PROBLEM REQUIREMENTS
Update all of the lines below by replacing "large boulder" with "granite boulder" and leaving everything else unchanged. Omit the pictures from your output.

Stored data entries:
------------------------------
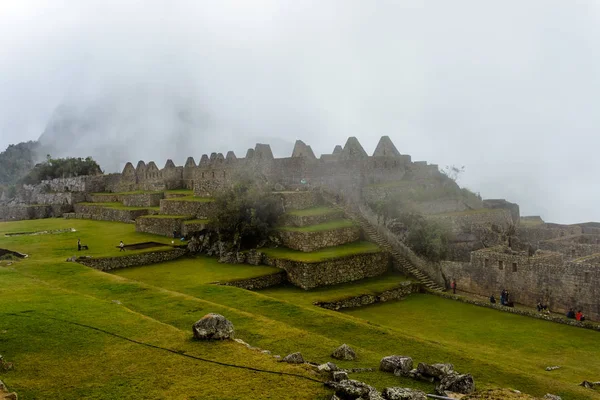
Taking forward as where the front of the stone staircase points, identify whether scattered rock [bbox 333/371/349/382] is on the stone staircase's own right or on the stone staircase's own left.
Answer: on the stone staircase's own right

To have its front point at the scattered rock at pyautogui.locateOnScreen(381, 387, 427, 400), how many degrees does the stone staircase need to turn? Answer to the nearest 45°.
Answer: approximately 45° to its right

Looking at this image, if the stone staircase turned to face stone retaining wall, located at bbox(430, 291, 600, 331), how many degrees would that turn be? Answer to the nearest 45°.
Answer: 0° — it already faces it

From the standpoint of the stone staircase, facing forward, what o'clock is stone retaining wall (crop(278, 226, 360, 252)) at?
The stone retaining wall is roughly at 4 o'clock from the stone staircase.

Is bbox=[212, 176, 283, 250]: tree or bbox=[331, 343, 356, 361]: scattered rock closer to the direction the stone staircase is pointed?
the scattered rock

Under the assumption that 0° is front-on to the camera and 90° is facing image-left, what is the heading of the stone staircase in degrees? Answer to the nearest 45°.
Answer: approximately 315°

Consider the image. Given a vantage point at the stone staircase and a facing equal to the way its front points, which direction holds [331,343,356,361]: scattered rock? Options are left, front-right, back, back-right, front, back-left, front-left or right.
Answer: front-right

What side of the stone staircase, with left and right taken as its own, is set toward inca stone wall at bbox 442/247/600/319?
front

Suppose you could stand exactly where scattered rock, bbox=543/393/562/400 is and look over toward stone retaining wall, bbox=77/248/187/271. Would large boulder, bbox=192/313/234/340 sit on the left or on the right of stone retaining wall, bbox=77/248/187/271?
left

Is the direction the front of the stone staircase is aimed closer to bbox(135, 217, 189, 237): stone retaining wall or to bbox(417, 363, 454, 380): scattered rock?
the scattered rock

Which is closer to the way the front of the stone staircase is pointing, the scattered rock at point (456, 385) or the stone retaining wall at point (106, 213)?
the scattered rock

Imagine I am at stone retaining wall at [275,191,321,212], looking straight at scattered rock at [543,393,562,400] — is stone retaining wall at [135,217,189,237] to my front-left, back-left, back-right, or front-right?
back-right

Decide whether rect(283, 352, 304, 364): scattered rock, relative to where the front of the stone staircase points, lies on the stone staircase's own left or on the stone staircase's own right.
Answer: on the stone staircase's own right

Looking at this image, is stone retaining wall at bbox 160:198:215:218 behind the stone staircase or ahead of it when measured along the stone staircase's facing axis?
behind

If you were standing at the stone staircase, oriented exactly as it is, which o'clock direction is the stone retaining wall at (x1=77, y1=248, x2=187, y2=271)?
The stone retaining wall is roughly at 4 o'clock from the stone staircase.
------------------------------
TASK ANSWER
Taking forward as where the front of the stone staircase points, identify whether scattered rock [bbox 333/371/349/382] is on the stone staircase's own right or on the stone staircase's own left.
Answer: on the stone staircase's own right

To have its front point at the scattered rock at pyautogui.locateOnScreen(381, 387, 427, 400), how many degrees does the stone staircase need to turn? Answer to the nearest 45°.
Answer: approximately 45° to its right

Looking at this image, if the stone staircase turned to face stone retaining wall, located at bbox(430, 291, 600, 331), how many degrees would that turn be? Answer to the nearest 45°.
Answer: 0° — it already faces it

From the standpoint of the stone staircase, facing forward, what o'clock is stone retaining wall (crop(278, 226, 360, 252)) at?
The stone retaining wall is roughly at 4 o'clock from the stone staircase.

Is bbox=[212, 176, 283, 250]: tree or bbox=[331, 343, 356, 361]: scattered rock closer to the direction the stone staircase is pointed?
the scattered rock

Under the assumption that 0° is front-on to the camera and 90° is facing image-left, what is the heading of the stone staircase in degrees? Answer to the nearest 45°.
Answer: approximately 315°

Consider the image. Given a vantage point at the stone staircase and a facing equal to the way its front points, which direction holds [331,343,356,361]: scattered rock? Options are left, front-right, back, back-right, front, back-left, front-left or right.
Answer: front-right

What side of the stone staircase, with left and right taken as its own, is set toward inca stone wall at bbox 442/247/600/319?
front

Suppose you could stand exactly where scattered rock, bbox=543/393/562/400 is and look over toward stone retaining wall, bbox=77/248/187/271. Would granite boulder, bbox=192/313/234/340 sit on the left or on the right of stone retaining wall, bbox=77/248/187/271?
left

Is the direction the front of the stone staircase is aimed closer to bbox(135, 217, 189, 237): stone retaining wall or to bbox(417, 363, 454, 380): scattered rock?
the scattered rock

Which is closer to the way the front of the stone staircase is pointing, the scattered rock at point (456, 385) or the stone retaining wall at point (106, 213)?
the scattered rock

Imagine I am at stone retaining wall at [275,191,321,212], looking straight at scattered rock at [543,393,562,400] — is stone retaining wall at [135,217,189,237] to my front-left, back-left, back-right, or front-right?
back-right

Decide whether rect(283, 352, 304, 364): scattered rock, relative to where the front of the stone staircase points, lies on the stone staircase's own left or on the stone staircase's own right.
Answer: on the stone staircase's own right

Looking at this image, is stone retaining wall at bbox 160:198:215:218 behind the stone staircase or ahead of it when measured along the stone staircase's facing axis?
behind

If you were standing at the stone staircase, oriented exactly as it is, which o'clock direction is the stone retaining wall at (x1=77, y1=248, x2=187, y2=271)?
The stone retaining wall is roughly at 4 o'clock from the stone staircase.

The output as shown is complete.